In der Praxis des mannebüro züri begegnen wir zahlreichen Männern, die an den Vorstellungen, was ein Mann zu sein hat, scheitern. Vor lauter Überforderung finden nicht aus einer Krise heraus. Sie sind einsam, haben Angst, gehen auf ihre Partnerinnen oder Kinder los. Oder sie bekommen vor lauter Stress, Druck und Scham Funktionsstörungen in der Sexualität, haben Erektionsschwierigkeiten, flüchten in Pornowelten, ins Milieu.

Das mannebüro züri, das als erste Männerberatungsstelle der Schweiz 1989 gegründet wurde, erlebt jedoch immer wieder, dass Entwicklungen möglich sind, es auch ein Leben ohne Gewalt und Sexstress gibt. Weil das Mann-sein eben erlernt ist!

Männer können ihre Rolle nicht komplett hinter sich lassen, sie müssen sich mit den Ansprüchen an die Männlichkeit auseinandersetzen.
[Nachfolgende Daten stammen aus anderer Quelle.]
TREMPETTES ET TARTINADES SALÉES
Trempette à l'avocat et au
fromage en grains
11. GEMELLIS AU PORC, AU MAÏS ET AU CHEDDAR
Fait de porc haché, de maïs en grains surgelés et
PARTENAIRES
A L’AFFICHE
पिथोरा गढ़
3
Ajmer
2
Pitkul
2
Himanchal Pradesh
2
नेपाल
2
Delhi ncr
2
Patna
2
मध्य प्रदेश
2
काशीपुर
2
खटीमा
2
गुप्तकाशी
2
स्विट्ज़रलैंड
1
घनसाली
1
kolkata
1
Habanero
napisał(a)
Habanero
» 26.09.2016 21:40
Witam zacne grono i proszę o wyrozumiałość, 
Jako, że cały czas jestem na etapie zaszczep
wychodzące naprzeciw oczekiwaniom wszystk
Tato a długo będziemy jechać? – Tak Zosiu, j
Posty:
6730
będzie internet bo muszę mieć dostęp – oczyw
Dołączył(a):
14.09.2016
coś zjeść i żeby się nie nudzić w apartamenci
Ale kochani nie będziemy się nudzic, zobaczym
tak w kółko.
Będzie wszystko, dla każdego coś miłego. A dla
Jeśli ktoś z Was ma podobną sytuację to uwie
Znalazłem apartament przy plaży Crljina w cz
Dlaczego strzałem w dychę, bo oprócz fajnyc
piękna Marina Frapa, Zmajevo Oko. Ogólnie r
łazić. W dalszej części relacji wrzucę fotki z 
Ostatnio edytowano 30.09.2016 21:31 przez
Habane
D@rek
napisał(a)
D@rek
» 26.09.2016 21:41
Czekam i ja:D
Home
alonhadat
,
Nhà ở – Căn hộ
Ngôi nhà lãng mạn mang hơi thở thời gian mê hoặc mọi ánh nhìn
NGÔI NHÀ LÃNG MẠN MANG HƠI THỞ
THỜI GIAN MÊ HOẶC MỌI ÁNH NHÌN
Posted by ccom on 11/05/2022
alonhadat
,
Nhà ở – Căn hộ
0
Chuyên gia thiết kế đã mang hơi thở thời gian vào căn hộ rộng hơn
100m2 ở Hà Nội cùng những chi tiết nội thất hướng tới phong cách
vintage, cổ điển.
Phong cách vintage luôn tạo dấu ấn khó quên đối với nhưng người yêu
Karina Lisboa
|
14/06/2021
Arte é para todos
Sie dürfen jedoch selber entscheiden, wie sie ihr persönliches Mann-sein gestalten wollen. Männer können (und müssen) sich von starren Klischees lösen, sich immer wieder neu orientieren. Und diese Klischees sind glücklicherweise im Wandel!

Wie will ich wirklich arbeiten? Wo ist mein Platz in der Familie? Wie kümmere ich mich auch um mich selber gut? Wir dürfen uns aus dem Fundus an «typisch männlichen» Verhaltensweisen bedienen – und natürlich auch schauen, welche «klassisch weiblich» konnotierten Kompetenzen für unser Leben hilfreich sind. Klar können Männer auch fürsorglich, liebevoll, pflegend sein! Wir haben die Freiheit, unser eigenes Konzept Mann lustvoll, engagiert und individuell zu entwickeln.

Also, was ist ein Mann? Ein Mann ist, was wir Männer draus machen! Wie schon Goethe sagte, können Männer nicht immer Helden, aber immer Männer sein. Männer von Heute lernen und entwickeln sich!